Pek tabii bu da hem motosiklet sürücüsü hem de üreticisi açısından büyük bir anlayışa gebe kalıyor. Motosikletin piyasa üretimi içerisindeki makus talihini yenmesi için belli ki iyi, ne yaptığını bilen bir firmanın varlığına ihtiyacı var.
Üretim bir noktada ticari bir meta haline geldiğinde eleştiriliyor. Bundan ötürü bir motosiklet ile onun sürücüsü arasında bu türden bir duygusal iletişimin olamayacağına inanılıyor. Bu da biz motosiklet sürücülerine her dışarıdaki algının pozitif olmadığını hissettiriyor. Bize kalırsa motosiklet ve sürücüsü arasında tahmin edilemeyecek denli bir aksiyon söz konusu.

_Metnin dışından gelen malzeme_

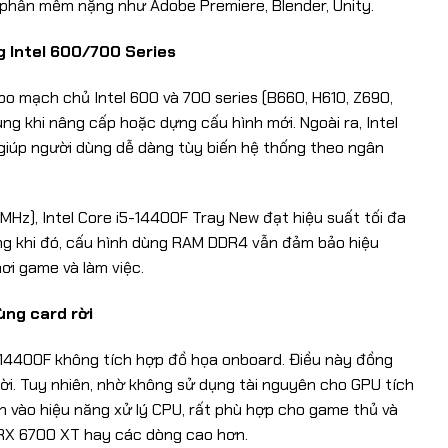
 phần mềm nặng như Adobe Premiere, Blender, Unity.
g Intel 600/700 Series
bo mạch chủ Intel 600 và 700 series (B660, H610, Z690,
ùng khi nâng cấp hoặc dựng cấu hình mới. Ngoài ra, Intel
iúp người dùng dễ dàng tùy biến hệ thống theo ngân
Hz), Intel Core i5-14400F Tray New đạt hiệu suất tối đa
ong khi đó, cấu hình dùng RAM DDR4 vẫn đảm bảo hiệu
ơi game và làm việc.
ùng card rời
5-14400F không tích hợp đồ họa onboard. Điều này đồng
rời. Tuy nhiên, nhờ không sử dụng tài nguyên cho GPU tích
n vào hiệu năng xử lý CPU, rất phù hợp cho game thủ và
 RX 6700 XT hay các dòng cao hơn.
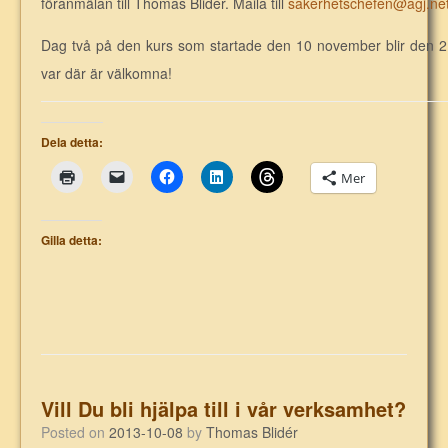
föranmälan till Thomas Blidér. Maila till
sakerhetschefen@agj.ne
Dag två på den kurs som startade den 10 november blir den 2 
var där är välkomna!
Dela detta:
Mer
Gilla detta:
Vill Du bli hjälpa till i vår verksamhet?
Posted on
2013-10-08
by
Thomas Blidér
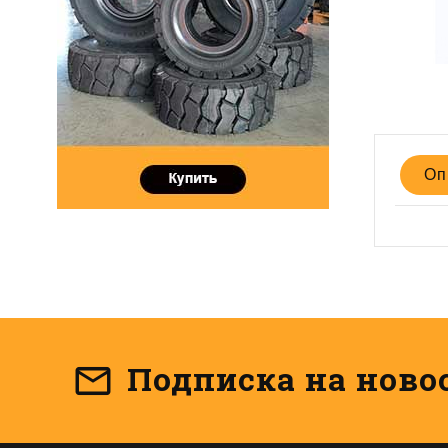
Оп
Подписка на ново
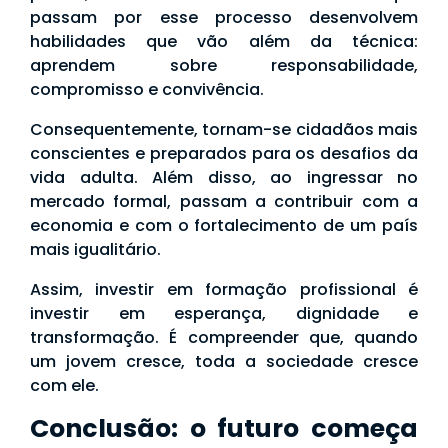
passam por esse processo desenvolvem
habilidades que vão além da técnica:
aprendem sobre responsabilidade,
compromisso e convivência.
Consequentemente, tornam-se cidadãos mais
conscientes e preparados para os desafios da
vida adulta. Além disso, ao ingressar no
mercado formal, passam a contribuir com a
economia e com o fortalecimento de um país
mais igualitário.
Assim, investir em formação profissional é
investir em esperança, dignidade e
transformação. É compreender que, quando
um jovem cresce, toda a sociedade cresce
com ele.
Conclusão: o futuro começa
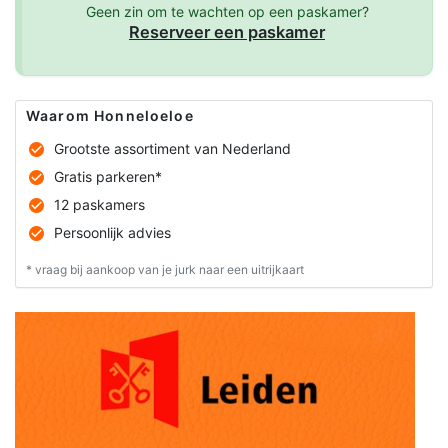
Geen zin om te wachten op een paskamer?
Reserveer een paskamer
Waarom Honneloeloe
Grootste assortiment van Nederland
Gratis parkeren*
12 paskamers
Persoonlijk advies
* vraag bij aankoop van je jurk naar een uitrijkaart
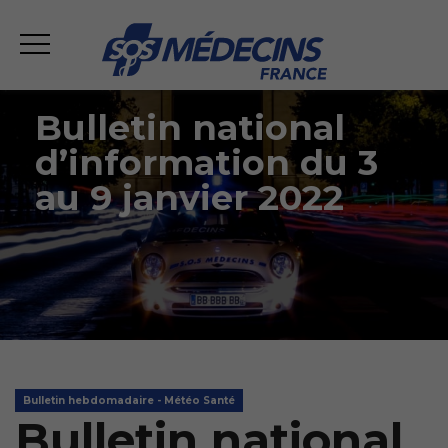
Bulletin national
d’information du 3
au 9 janvier 2022
Bulletin hebdomadaire - Météo Santé
Bulletin national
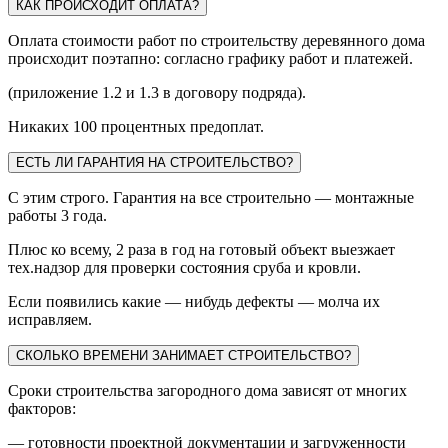
КАК ПРОИСХОДИТ ОПЛАТА?
Оплата стоимости работ по строительству деревянного дома
происходит поэтапно: согласно графику работ и платежей.
(приложение 1.2 и 1.3 в договору подряда).
Никаких 100 процентных предоплат.
ЕСТЬ ЛИ ГАРАНТИЯ НА СТРОИТЕЛЬСТВО?
С этим строго. Гарантия на все строительно — монтажные
работы 3 года.
Плюс ко всему, 2 раза в год на готовый объект выезжает
тех.надзор для проверки состояния сруба и кровли.
Если появились какие — нибудь дефекты — молча их
исправляем.
СКОЛЬКО ВРЕМЕНИ ЗАНИМАЕТ СТРОИТЕЛЬСТВО?
Сроки строительства загородного дома зависят от многих
факторов:
— готовности проектной документации и загруженности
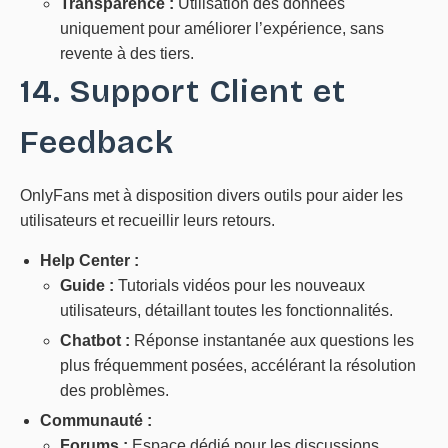
Transparence :
Utilisation des données
uniquement pour améliorer l’expérience, sans
revente à des tiers.
14. Support Client et
Feedback
OnlyFans met à disposition divers outils pour aider les
utilisateurs et recueillir leurs retours.
Help Center :
Guide :
Tutorials vidéos pour les nouveaux
utilisateurs, détaillant toutes les fonctionnalités.
Chatbot :
Réponse instantanée aux questions les
plus fréquemment posées, accélérant la résolution
des problèmes.
Communauté :
Forums :
Espace dédié pour les discussions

Bu aksiyon pek tabii hız ile ilişkili bir şey değil. Aksiyon motosikletin kendi içerisinde. Büyük olasılıkla bunu gören sadece sürücünün kendisidir. Nitekim sürücü motosiklet macerasına atıldığı andan itibaren sürüşlerini sadece hız tutkusu için yapmaz.
Bazen ufak bir şekerlemedir sürüş ve sürücü bunu sadece istediği, arzuladığı için yapar. Buradan şu anlaşılmalıdır ki motosiklet ve onun macerası ikisi ayrı şeyler değil. Aksine aynı şeyi temsil etmekte. Motosiklet bir macera, yaşama şeklidir. Dolayısıyla her iki algıyı da biribirinden bu denli keskin çizgilerle ayırmak doğru olmayacaktır.
Tahmin ediyorum ki siz bu yazıda bir motosikletçinin maceralarını sıralamamızı beklediniz lakin bu, motosiklet severler için oldukça yavan bir anlatım olurdu. Bu türden yazılara hemen her yerde ulaşmak mümkün ancak bizim burada motosiklet sever olarak diğer motosiklet severlere yansıtmak isteiğimiz şey motosikletin verdiği hazzı ayrı kavramlarla etiketlememeleri.
Sonuçta hız tutkusu demek kaynağından ötürü yine motosiklet tutkusu, onun verdiği duyguyu yaşamak demek. Dolayısıyla bu tip kavramların ve adlandırmaların birbirlerine bu denli karışması bizim ocakta pişmekte olan bir yemeğe hem tuz hem de şeker ilave etmemize benzer. Kavramları biliyoruz lakin uygulama ve onları yedirme sahasına sahip değiliz.